Reanudó el reclutamiento de todo joven sano que en los alrededores se hallase, y sólo dejó en aldeas, burgos y alquerías aquellos que se mostraron imprescindibles para el mantenimiento de las tierras de los nobles, que no hubieran perdonado mayores tropelías. Los campesinos, que llegaban a regañadientes o llorando —en ocasiones, encadenados— a la Corte Negra, a poco, ante el insólito y benévolo trato allí recibido, olvidaban en su mayoría familia, mujer, hijos, simientes o vacas, para enardecerse en futuras glorias y prebendas junto a Gudú; o esperaban un botín que, sus confusas e ignorantes mentes, imaginaban de variada y disparatada forma. Pero estas cosas bastaban al Rey: la esperanza de que existía y podía manejar algo —aun revestido de las más peregrinas formas— que podía arrastrar a los hombres, que ardía en ellos con mayor incentivo que el terror o el hambre.

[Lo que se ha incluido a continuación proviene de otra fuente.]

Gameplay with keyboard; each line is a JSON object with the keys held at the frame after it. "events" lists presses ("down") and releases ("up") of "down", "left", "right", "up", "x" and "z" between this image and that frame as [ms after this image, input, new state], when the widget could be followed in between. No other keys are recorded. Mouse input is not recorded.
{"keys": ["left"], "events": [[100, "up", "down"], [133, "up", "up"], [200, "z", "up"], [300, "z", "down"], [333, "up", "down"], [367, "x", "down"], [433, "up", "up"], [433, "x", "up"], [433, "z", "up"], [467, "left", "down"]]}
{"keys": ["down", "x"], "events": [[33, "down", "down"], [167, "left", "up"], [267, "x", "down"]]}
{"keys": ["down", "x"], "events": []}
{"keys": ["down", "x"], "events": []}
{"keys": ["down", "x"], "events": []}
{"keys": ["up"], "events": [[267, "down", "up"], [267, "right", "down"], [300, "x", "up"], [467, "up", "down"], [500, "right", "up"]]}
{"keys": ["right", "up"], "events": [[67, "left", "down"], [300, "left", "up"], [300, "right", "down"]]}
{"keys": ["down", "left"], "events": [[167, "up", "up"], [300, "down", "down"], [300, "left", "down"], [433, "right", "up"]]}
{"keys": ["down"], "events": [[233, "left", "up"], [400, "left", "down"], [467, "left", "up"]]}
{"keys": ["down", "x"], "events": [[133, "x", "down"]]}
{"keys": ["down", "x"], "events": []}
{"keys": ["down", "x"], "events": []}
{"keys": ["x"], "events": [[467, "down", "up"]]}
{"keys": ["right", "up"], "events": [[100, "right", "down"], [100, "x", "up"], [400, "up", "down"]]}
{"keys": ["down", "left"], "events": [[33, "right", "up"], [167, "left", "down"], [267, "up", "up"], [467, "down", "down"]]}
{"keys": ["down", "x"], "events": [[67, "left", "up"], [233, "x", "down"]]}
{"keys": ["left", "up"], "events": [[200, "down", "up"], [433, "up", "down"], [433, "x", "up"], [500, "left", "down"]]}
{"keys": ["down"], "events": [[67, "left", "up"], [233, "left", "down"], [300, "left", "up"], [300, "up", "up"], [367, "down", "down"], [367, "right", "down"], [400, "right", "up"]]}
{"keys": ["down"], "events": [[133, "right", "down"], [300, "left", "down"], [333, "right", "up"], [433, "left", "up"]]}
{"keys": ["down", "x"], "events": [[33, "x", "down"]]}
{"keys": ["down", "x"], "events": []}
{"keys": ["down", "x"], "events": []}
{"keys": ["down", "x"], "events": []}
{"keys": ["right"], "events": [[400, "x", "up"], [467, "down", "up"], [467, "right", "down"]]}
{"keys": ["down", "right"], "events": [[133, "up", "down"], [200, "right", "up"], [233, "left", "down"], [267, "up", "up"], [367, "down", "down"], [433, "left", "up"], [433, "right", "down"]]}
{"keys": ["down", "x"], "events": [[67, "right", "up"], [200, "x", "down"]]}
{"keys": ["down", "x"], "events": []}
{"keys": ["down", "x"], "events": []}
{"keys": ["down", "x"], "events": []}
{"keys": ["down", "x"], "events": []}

Una y otra vez pasaba revista a sus soldados, una y otra vez se decía que ni su padre ni su abuelo habían reunido jamás un contingente de hombres como el suyo. Su infantería podía, ahora, organizada y obediente, convertirse en un sólido muro erizado de picas, apoyada por bien adiestrados arqueros. Ahora no existían ni la confusión ni el desorden de otros tiempos: todo movimiento de tropa era estudiado y ensayado bajo una inflexible disciplina.
Cuando se anunciaba tímidamente la primavera, Gudú pudo envanecerse de contar con algo que, hasta el momento, parecía el mejor adiestrado y bien provisto contingente de tropas conocido: constituía a todas luces un verdadero ejército.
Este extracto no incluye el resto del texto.